On top of that, the /agent page does something most voice-AI projects skip: it fetches the deployed agent from Bolna's API on every render and diffs each tool against the local source-of-truth catalogue. Drift, missing tools, mismatched required-params — all surface as per-tool badges. The page becomes a live audit, not a static README.

Local files are the source of truth; Bolna is the deployment target. The /agent page proves the two are in sync.

Engineering Decisions

The trade-offs that mattered

Tool auth: started with Bolna's documented IP allowlist (13.203.39.153). The webhook worked, but every tool call returned 401 — because Bolna's tool runtime is a worker pool with shifting IPs, not a stable origin. Swapped to a shared-secret header (`x-dukan-tool-secret`) injected per-tool via Bolna's `tools_params.headers`. IP allowlist stays only on the webhook (stable origin there).

Multilingual catalog: Deepgram transcribes Hindi speech in Devanagari. The agent then passes "आलू" or "टमाटर" to `catalog_search`. Our seed only had romanised aliases, so every Hindi query returned zero results. Fix: tokenize the query, drop Hindi/Marathi unit stop-words (`किलो`, `ग्राम`, `एक`, `दो`), search aliases + name_default + `name_localized->>hi` + `name_localized->>en` per token. Then a one-shot migration to enrich aliases with Devanagari and Marathi variants (`batata`, `kanda`, `sakhar`).

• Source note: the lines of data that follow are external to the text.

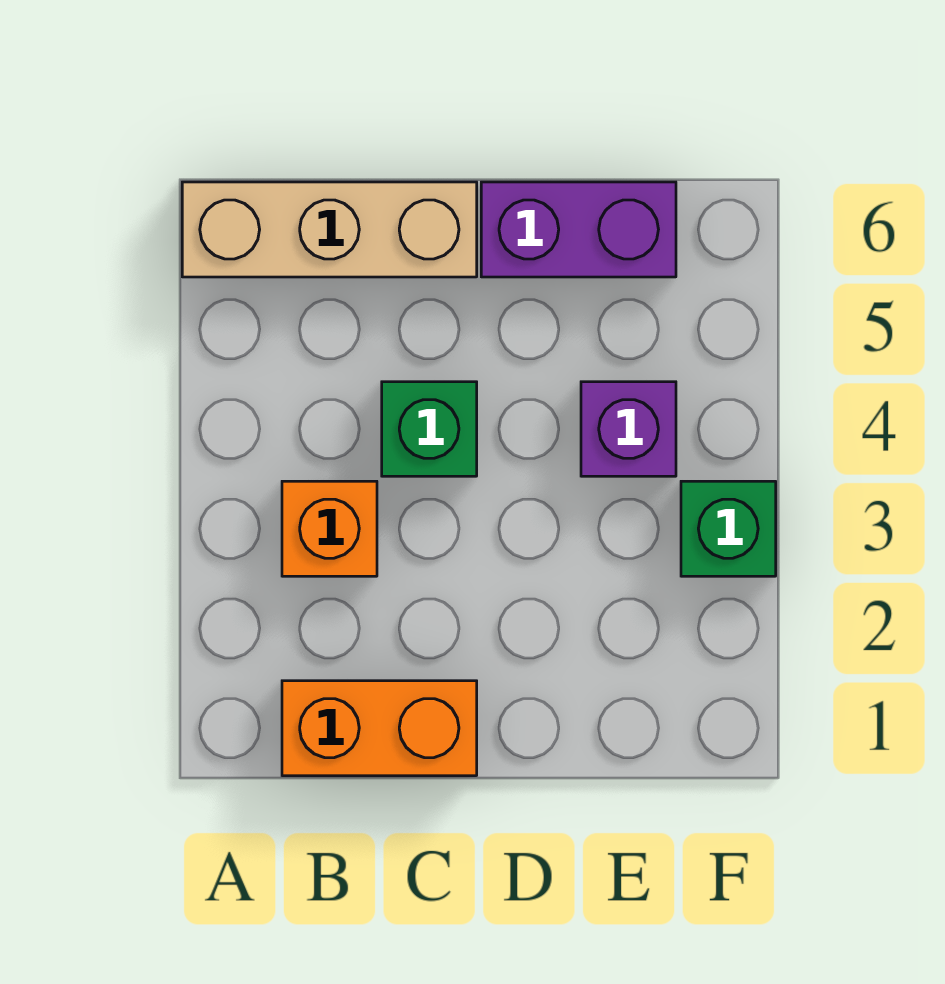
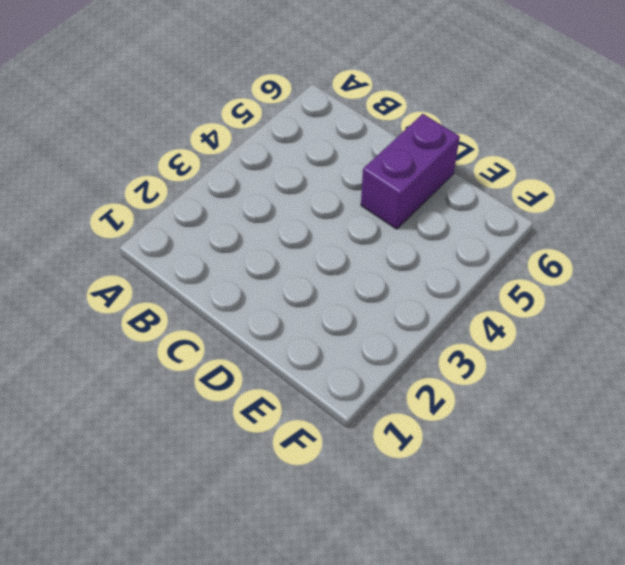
purple 1x2 brick [361,114,460,229] -> purple 1x2 brick turned to [481,182,676,277]
none -> tan 1x3 brick [182,182,477,277]
none -> orange 1x2 brick [282,681,477,776]

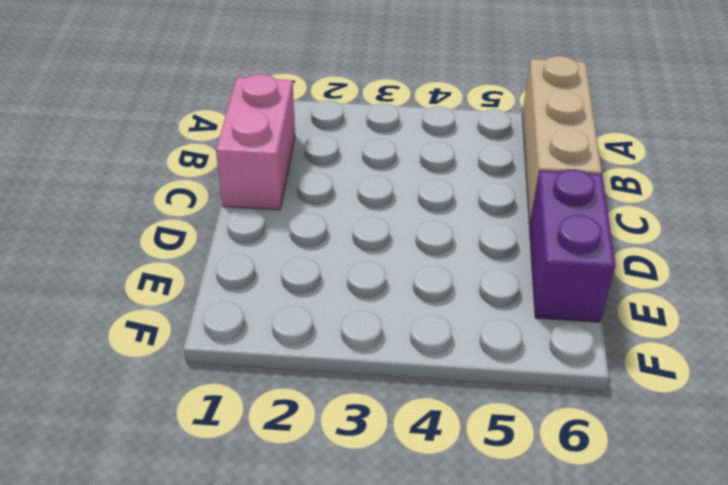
pink 1x2 brick [216,74,295,210] -> orange 1x2 brick [282,681,477,776]
none -> orange 1x1 brick [282,481,377,576]
none -> green 1x1 brick [382,382,477,476]

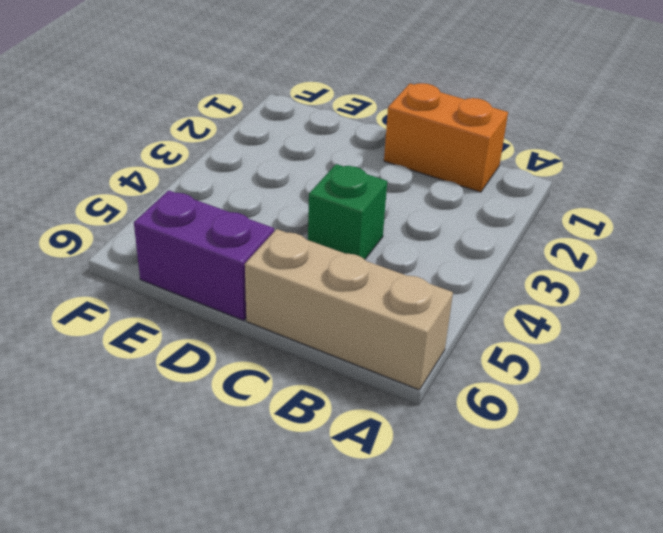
none -> orange 1x1 brick [282,481,377,576]
none -> purple 1x1 brick [581,382,676,476]

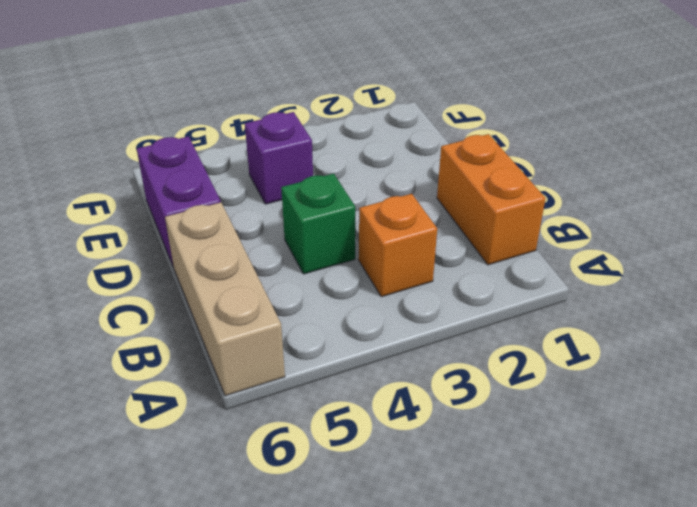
none -> green 1x1 brick [681,481,776,576]

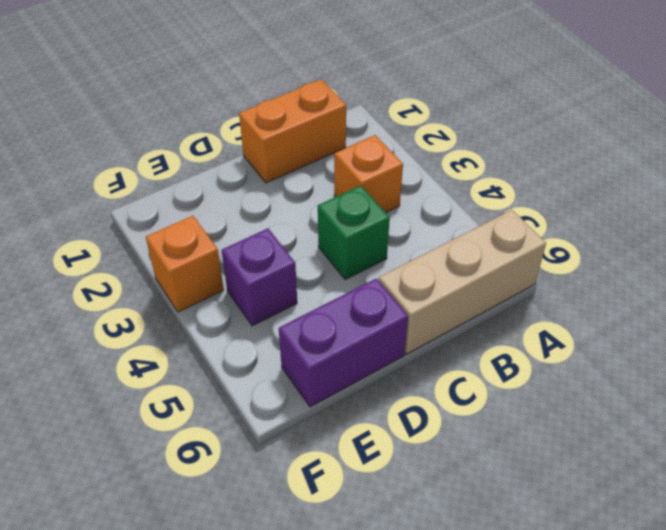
orange 1x1 brick [146,216,224,312] -> green 1x1 brick [681,481,776,576]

Pre-call upsert: when a customer submits the callback form, we save them (and their address) to the DB *before* dispatching the call. So when the agent invokes `lookup_customer` during Bolna's 2-second welcome message, it returns `found: true` and the agent greets by first name from word one. No cold-start "who am I speaking to."

Server-side price verification: `place_order` re-verifies SKUs and recalculates total_paise from the catalogue. The LLM never sets the order total. That single boundary closes a class of security holes.

The Surface

Operator-grade UI, not a chat demo

The merchant dashboard is the part most voice-AI submissions skip. It's the difference between "agent works" and "this is a product." Realtime call indicator pulses red when a call connects. Order cards land on the dashboard *before* the call ends (Supabase Realtime). The escalation queue has a state machine — queued → taken → resolved / abandoned — with inline resolution notes. The /agent page shows the deployed Bolna config diffed against local. All gated behind a Supabase Auth wall with a seeded admin so reviewers can actually click in.

Economics

Why a kirana would pay for this

Per outlet: 4 phone operators × ₹22k/month = ₹88k. With the agent, you keep one supervisor (₹22k) and the agent handles concurrent calls unboundedly. Peak-hour drop rate goes from 15–25% to under 2%. Per-call variable cost goes from ~₹3 (operator) to ~₹2 (Bolna trial-grade).

Per-outlet savings: roughly ₹65k/month. Break-even in week 1. The moat compounds with usage — the catalogue (aliases, substitutions, brand preferences) and the saved-address graph both get richer per outlet, per month.

What's Next

Roadmap, if this becomes real

Two weeks out: inbound numbers (architecture is ready — blocked only on Indian Pvt Ltd KYC), WhatsApp confirmation + Razorpay payment link, a catalog CMS so operators add SKUs without touching seeds.

Quarter out: browser-audio operator handoff during escalation (so the human picks up *inside the same call*), last-order substitution prompts ("aata khatam ho gaya — wohi laaun?"), and multi-outlet routing by pincode.